XSight has just launched its flagship product on Product Hunt. The AR app, which XSight calls “the first augmented reality social mobile app” helps users find people, places, and things of interest to them by layering contextual information over their live camera view.
The XSight team, operating out of Australia and Ukraine, calls their AR app a “PokèmonGo-like social app” analogous to the head-up display in Iron Man’s helmet in Marvel films. People and places are to be identifiable within the app, as well as experiences.
More than that, when users select an identified element within the app, they have the ability to send a message. Examples in press materials shared with ARPost include hailing taxis with a text message, or putting in an order at a café from across the street.
As for people, the app displays an individual’s social media presence when the individual is recognized through the app. According to press materials shared with ARPost, the AR app “doesn’t use any personally identifiable information to recognize people.” Instead, it uses an “in-house Onion Recognition Algorithm.”
This isn’t detailed in the release, and the company website is still a work in progress. However, “onion routing” is a method of encryption that uses multiple services to access different layers of information on the same subject so no one agent except for the user has the whole story. In other words, users can identify individuals through the app, but the app can’t.
Further, users have to enable this feature through a “GoPublic” status tool. If you don’t want the person sitting across from you on the bus to find you on LinkedIn, just turn the toggle off. If you’re at a convention, conference, or concert and want to connect with like-minded people, toggle it on.
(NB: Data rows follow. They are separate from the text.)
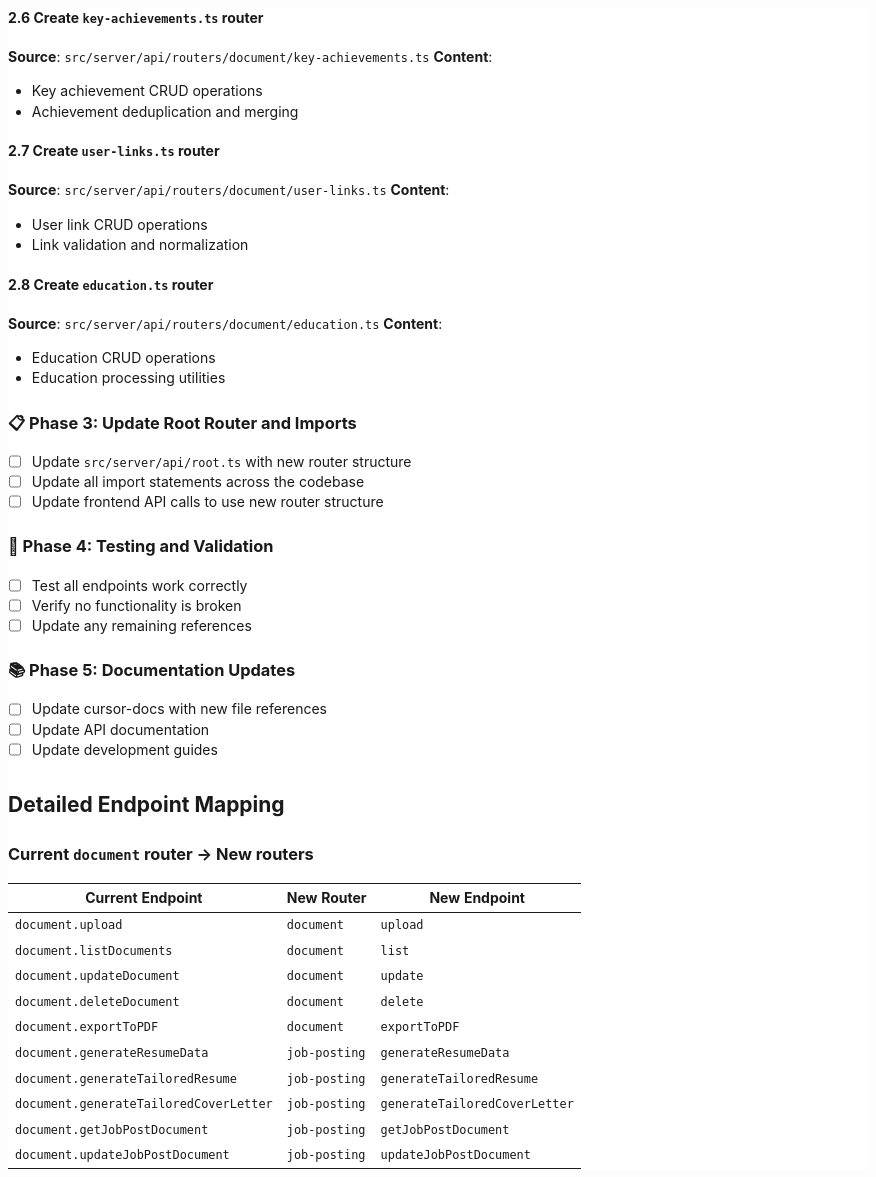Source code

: #### 2.6 Create `key-achievements.ts` router

**Source**: `src/server/api/routers/document/key-achievements.ts`
**Content**:

- Key achievement CRUD operations
- Achievement deduplication and merging

#### 2.7 Create `user-links.ts` router

**Source**: `src/server/api/routers/document/user-links.ts`
**Content**:

- User link CRUD operations
- Link validation and normalization

#### 2.8 Create `education.ts` router

**Source**: `src/server/api/routers/document/education.ts`
**Content**:

- Education CRUD operations
- Education processing utilities

### 📋 Phase 3: Update Root Router and Imports

- [ ] Update `src/server/api/root.ts` with new router structure
- [ ] Update all import statements across the codebase
- [ ] Update frontend API calls to use new router structure

### 🧪 Phase 4: Testing and Validation

- [ ] Test all endpoints work correctly
- [ ] Verify no functionality is broken
- [ ] Update any remaining references

### 📚 Phase 5: Documentation Updates

- [ ] Update cursor-docs with new file references
- [ ] Update API documentation
- [ ] Update development guides

## Detailed Endpoint Mapping

### Current `document` router → New routers

| Current Endpoint                               | New Router         | New Endpoint                      |
| ---------------------------------------------- | ------------------ | --------------------------------- |
| `document.upload`                              | `document`         | `upload`                          |
| `document.listDocuments`                       | `document`         | `list`                            |
| `document.updateDocument`                      | `document`         | `update`                          |
| `document.deleteDocument`                      | `document`         | `delete`                          |
| `document.exportToPDF`                         | `document`         | `exportToPDF`                     |
| `document.generateResumeData`                  | `job-posting`      | `generateResumeData`              |
| `document.generateTailoredResume`              | `job-posting`      | `generateTailoredResume`          |
| `document.generateTailoredCoverLetter`         | `job-posting`      | `generateTailoredCoverLetter`     |
| `document.getJobPostDocument`                  | `job-posting`      | `getJobPostDocument`              |
| `document.updateJobPostDocument`               | `job-posting`      | `updateJobPostDocument`           |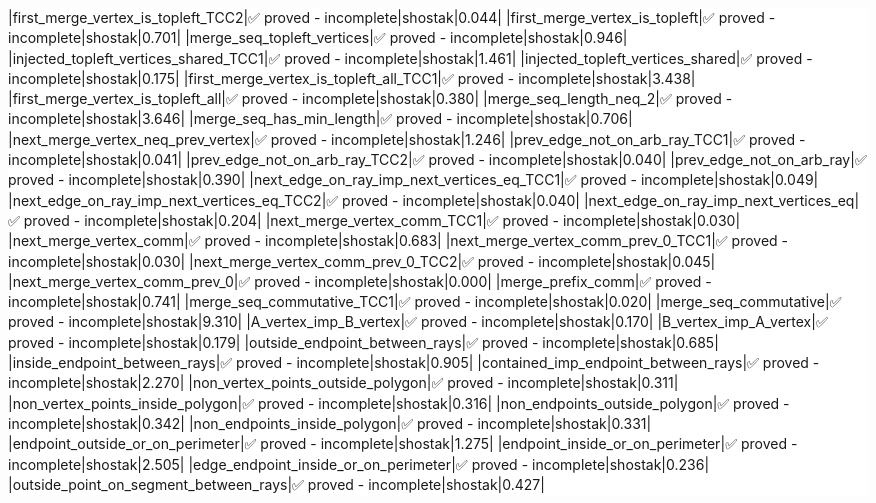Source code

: |first_merge_vertex_is_topleft_TCC2|✅ proved - incomplete|shostak|0.044|
|first_merge_vertex_is_topleft|✅ proved - incomplete|shostak|0.701|
|merge_seq_topleft_vertices|✅ proved - incomplete|shostak|0.946|
|injected_topleft_vertices_shared_TCC1|✅ proved - incomplete|shostak|1.461|
|injected_topleft_vertices_shared|✅ proved - incomplete|shostak|0.175|
|first_merge_vertex_is_topleft_all_TCC1|✅ proved - incomplete|shostak|3.438|
|first_merge_vertex_is_topleft_all|✅ proved - incomplete|shostak|0.380|
|merge_seq_length_neq_2|✅ proved - incomplete|shostak|3.646|
|merge_seq_has_min_length|✅ proved - incomplete|shostak|0.706|
|next_merge_vertex_neq_prev_vertex|✅ proved - incomplete|shostak|1.246|
|prev_edge_not_on_arb_ray_TCC1|✅ proved - incomplete|shostak|0.041|
|prev_edge_not_on_arb_ray_TCC2|✅ proved - incomplete|shostak|0.040|
|prev_edge_not_on_arb_ray|✅ proved - incomplete|shostak|0.390|
|next_edge_on_ray_imp_next_vertices_eq_TCC1|✅ proved - incomplete|shostak|0.049|
|next_edge_on_ray_imp_next_vertices_eq_TCC2|✅ proved - incomplete|shostak|0.040|
|next_edge_on_ray_imp_next_vertices_eq|✅ proved - incomplete|shostak|0.204|
|next_merge_vertex_comm_TCC1|✅ proved - incomplete|shostak|0.030|
|next_merge_vertex_comm|✅ proved - incomplete|shostak|0.683|
|next_merge_vertex_comm_prev_0_TCC1|✅ proved - incomplete|shostak|0.030|
|next_merge_vertex_comm_prev_0_TCC2|✅ proved - incomplete|shostak|0.045|
|next_merge_vertex_comm_prev_0|✅ proved - incomplete|shostak|0.000|
|merge_prefix_comm|✅ proved - incomplete|shostak|0.741|
|merge_seq_commutative_TCC1|✅ proved - incomplete|shostak|0.020|
|merge_seq_commutative|✅ proved - incomplete|shostak|9.310|
|A_vertex_imp_B_vertex|✅ proved - incomplete|shostak|0.170|
|B_vertex_imp_A_vertex|✅ proved - incomplete|shostak|0.179|
|outside_endpoint_between_rays|✅ proved - incomplete|shostak|0.685|
|inside_endpoint_between_rays|✅ proved - incomplete|shostak|0.905|
|contained_imp_endpoint_between_rays|✅ proved - incomplete|shostak|2.270|
|non_vertex_points_outside_polygon|✅ proved - incomplete|shostak|0.311|
|non_vertex_points_inside_polygon|✅ proved - incomplete|shostak|0.316|
|non_endpoints_outside_polygon|✅ proved - incomplete|shostak|0.342|
|non_endpoints_inside_polygon|✅ proved - incomplete|shostak|0.331|
|endpoint_outside_or_on_perimeter|✅ proved - incomplete|shostak|1.275|
|endpoint_inside_or_on_perimeter|✅ proved - incomplete|shostak|2.505|
|edge_endpoint_inside_or_on_perimeter|✅ proved - incomplete|shostak|0.236|
|outside_point_on_segment_between_rays|✅ proved - incomplete|shostak|0.427|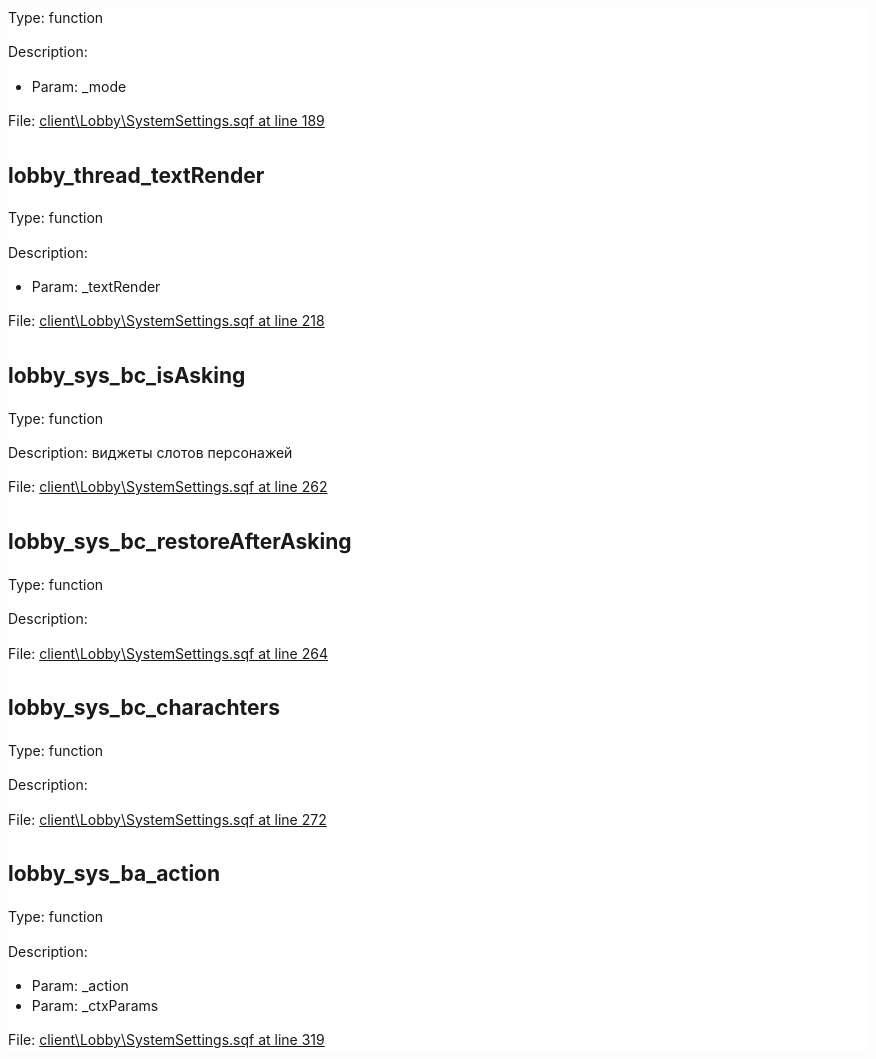 Type: function

Description: 
- Param: _mode

File: [client\Lobby\SystemSettings.sqf at line 189](../../../Src/client/Lobby/SystemSettings.sqf#L189)
## lobby_thread_textRender

Type: function

Description: 
- Param: _textRender

File: [client\Lobby\SystemSettings.sqf at line 218](../../../Src/client/Lobby/SystemSettings.sqf#L218)
## lobby_sys_bc_isAsking

Type: function

Description: виджеты слотов персонажей


File: [client\Lobby\SystemSettings.sqf at line 262](../../../Src/client/Lobby/SystemSettings.sqf#L262)
## lobby_sys_bc_restoreAfterAsking

Type: function

Description: 


File: [client\Lobby\SystemSettings.sqf at line 264](../../../Src/client/Lobby/SystemSettings.sqf#L264)
## lobby_sys_bc_charachters

Type: function

Description: 


File: [client\Lobby\SystemSettings.sqf at line 272](../../../Src/client/Lobby/SystemSettings.sqf#L272)
## lobby_sys_ba_action

Type: function

Description: 
- Param: _action
- Param: _ctxParams

File: [client\Lobby\SystemSettings.sqf at line 319](../../../Src/client/Lobby/SystemSettings.sqf#L319)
You probably noticed a lot of … hesitancy in this article. That isn’t because of any lack of faith in XSight. However, this is the first release of their first product, and it is currently marketed towards “early adopters.”
To be clear, the AR app is available from Google Play and the App Store, and that means that it’s already been through some pretty significant hoops. However, like many early-phase AR apps, the information ecosystem and so the overall experience isn’t likely as robust now as it is likely to be in a few months.
In addition to the website in progress, the app’s page on Product Hunt says that “many more extensions are coming” to support other use cases. If this app sounds like something that you need in your life, check it out – it’s free. If you’re curious but not sure that you want to commit, no one would blame you for waiting a few months to see how it grows and changes.
This is a very promising AR app, and we’re looking forward to seeing it mature. Specifically, it would be really cool to see partnerships with other AR apps and studios so that the XSight app could do things like direct you to location-based experiences on other platforms. We’ll have our eyes on them.